Most of the racers I know personally do not have any lucrative sponsorships, and there is very little, if any, prize money waiting for them after the checkered flag. They have "real" jobs, responsibilities, somewhere else they have to be five or more days a week to make it to the track on the weekends.
That's why it is easy to forgive one of us "weekend warriors" when we throw in the towel and pack it up for home as the shit starts hitting the fan. Who wants to spend all weekend patching up a wadded motorcycle or trying to suss out a mechanical problem that has you baffled? Or get back on the motorcycle you just crashed, leaving you battered and bruised and see if you can do it again? It is much easier to retreat to relative safety to lick wounds and catch the end of the football game than see it through. Nothing wrong with that.
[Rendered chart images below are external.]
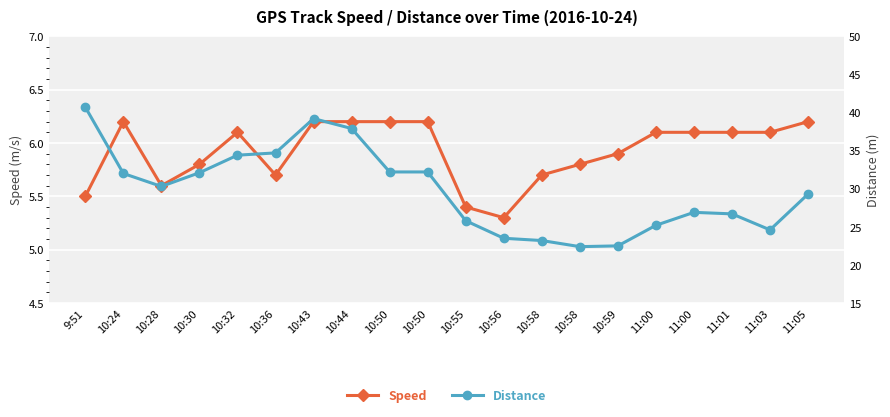

Reading left to right, what are all the values shown in this chart?

Speed: 9:51=5.5	10:24=6.2	10:28=5.6	10:30=5.8	10:32=6.1	10:36=5.7	10:43=6.2	10:44=6.2	10:50=6.2	10:50=6.2	10:55=5.4	10:56=5.3	10:58=5.7	10:58=5.8	10:59=5.9	11:00=6.1	11:00=6.1	11:01=6.1	11:03=6.1	11:05=6.2
Distance: 9:51=40.7	10:24=32.0	10:28=30.3	10:30=32.1	10:32=34.4	10:36=34.7	10:43=39.2	10:44=37.9	10:50=32.2	10:50=32.2	10:55=25.8	10:56=23.5	10:58=23.2	10:58=22.4	10:59=22.5	11:00=25.2	11:00=26.9	11:01=26.7	11:03=24.6	11:05=29.3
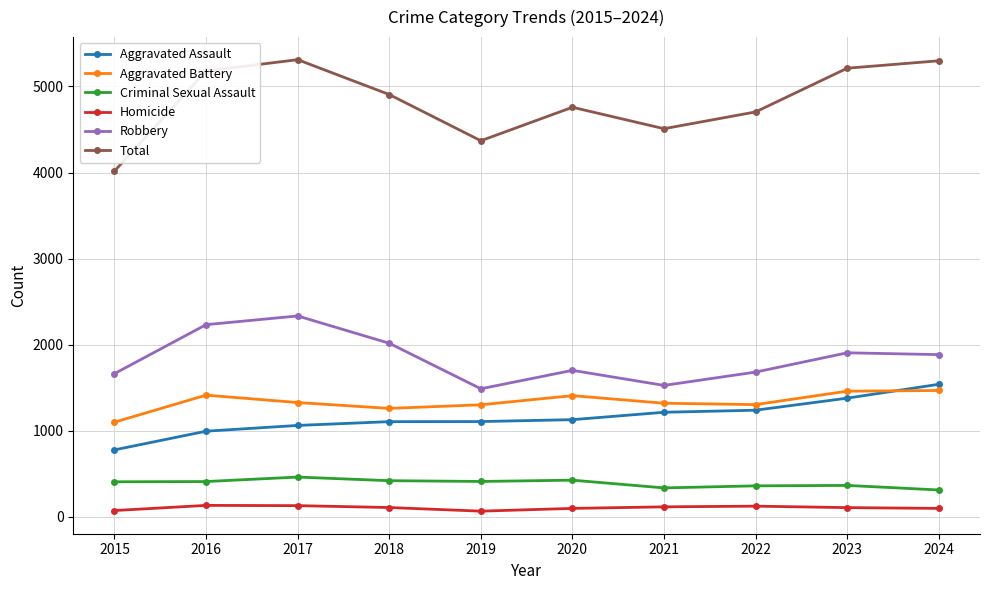

What is the value of the Aggravated Assault point at the 2nd from the left?

994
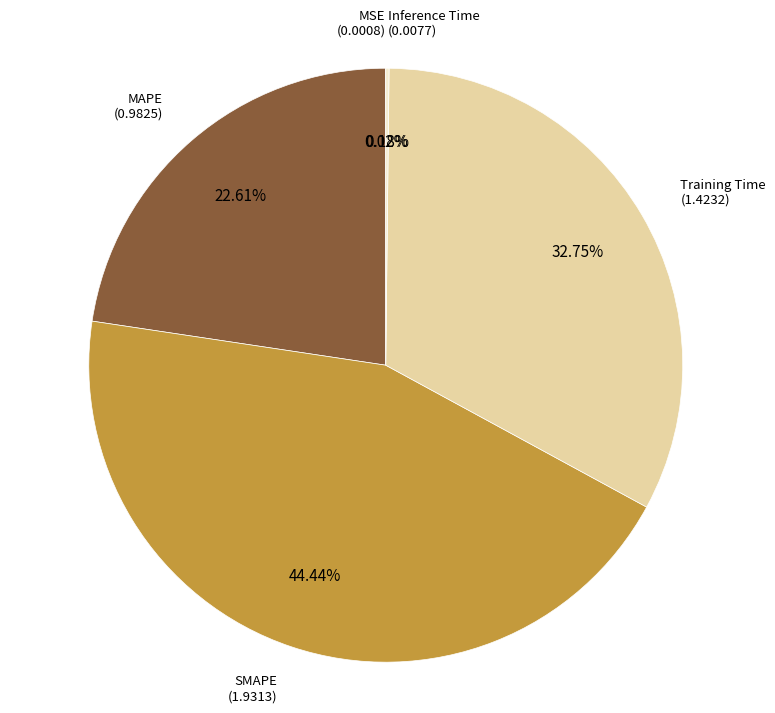

To the nearest percent, what is the difference between the largest and smallest slice percentages?

44%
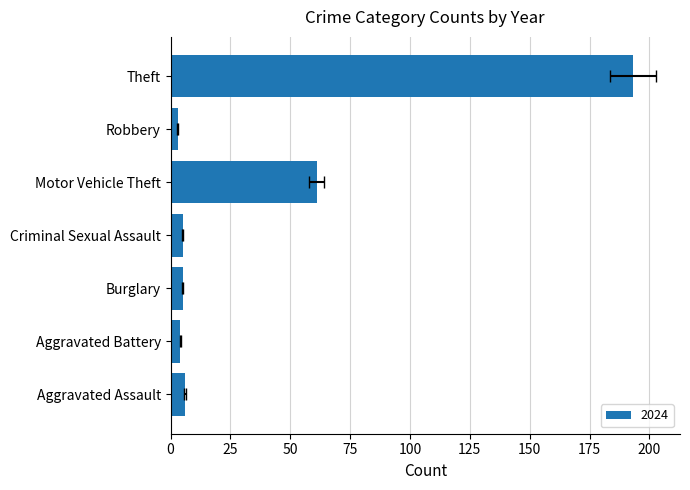

Between Aggravated Assault and Motor Vehicle Theft, which series saw the biggest shift?

2024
What of those that do stay until the end, be it bitter or sweet, the ones who came do to a thing and hell or high water, do it? I've witnessed it with my own eyes, unknown, underdog racers slaving in the pits into the wee hours of the night to repair a smashed motorcycle for the next morning's skirmish, no hope of glory or carrot of riches. Injured nobodies sporting pain and broken bones as their only trophies, yet they will not lie down, will not concede.
They must be fucking crazy. No sane, rational person would continue under those circumstances, not when a warm bed and 148 inches of high definition narcotizing await. As a culture we might accept our television heroes doing this, some multi-million dollar golden-boy athlete playing with a boo-boo at the big game because he can't let the throngs of adoring fans down or the injury clause in his contract kick in. But we cannot understand when Mr. Relative Obscurity does such a thing. At the end of the day, he will not be remembered, receive no honorable mention, be financially poorer and possibly physically damaged. Neighbors, co-workers and the general lemmings will look upon him with disdain.
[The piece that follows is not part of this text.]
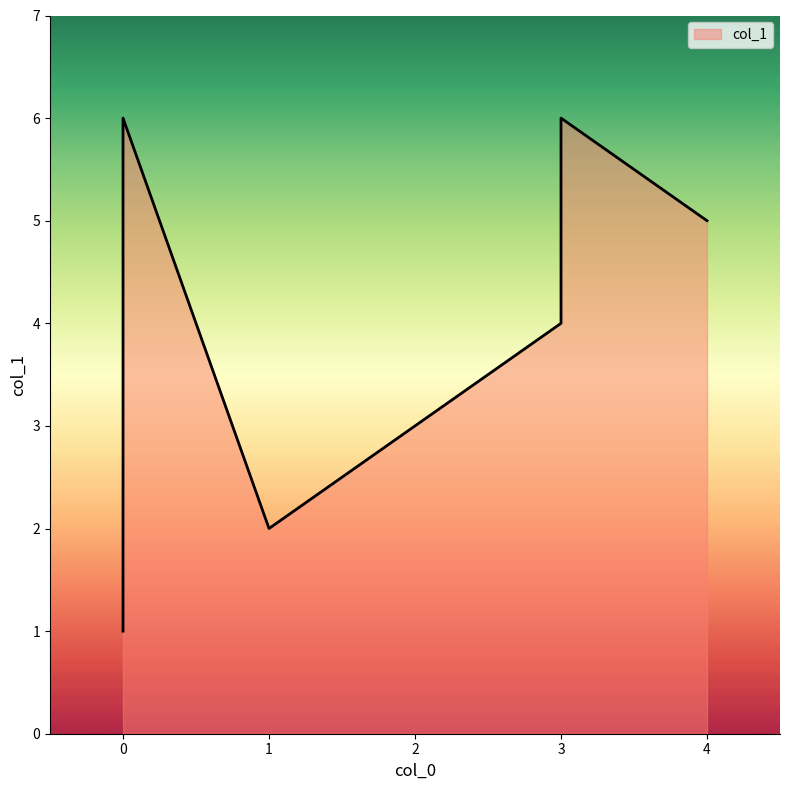

True or false: there are more than 2 points higher than both neighbors.

False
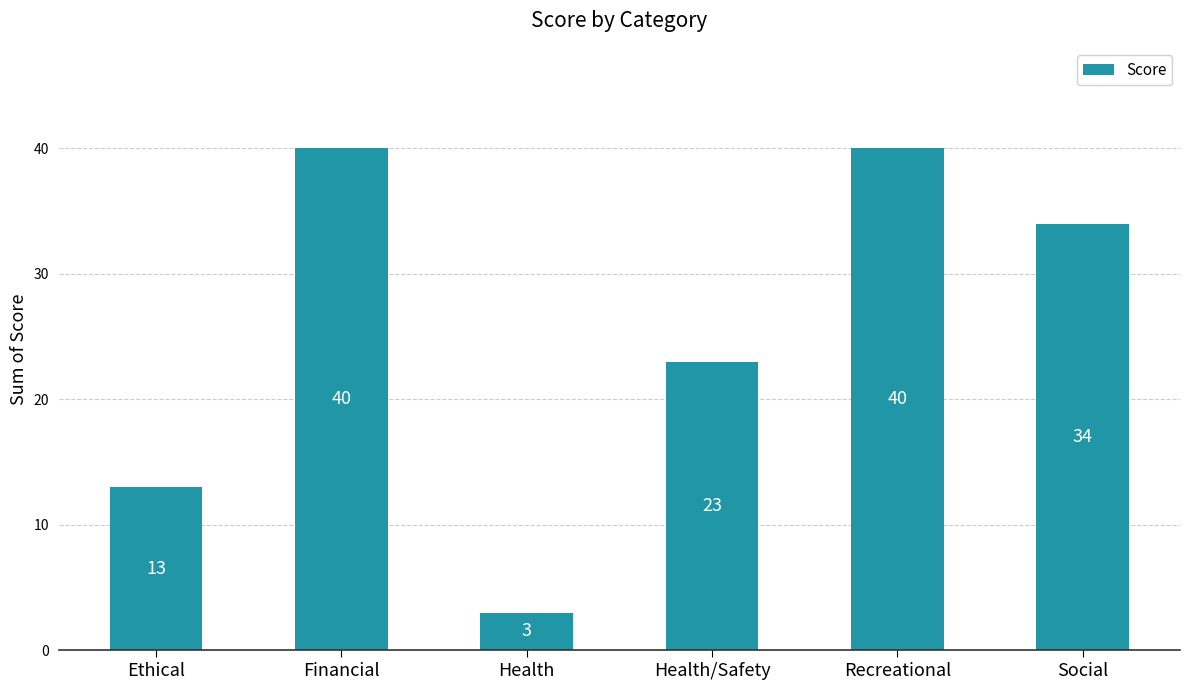

The chart shows a value of 3 at Health. True or false?

True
Animals understand risk versus reward, by instinct and genetic programming they look for the easiest meal, receptive mate and most comfortable circumstances. So do we, as animals, for the most part. But not always. We are the only creatures with the ability make decisions based on some elusive higher calling, to buck genetics, conditioning and herd mentality, to willingly choose pain and discomfort when other options lie in our path. To do a thing with no hope of tangible reward and the odds forever tipping in the house's favor might call our ability to stand trial into question. When a "normal" person does abnormal things like these we call it crazy. Maybe so, but it may also be the only thing that separates us from the beasts.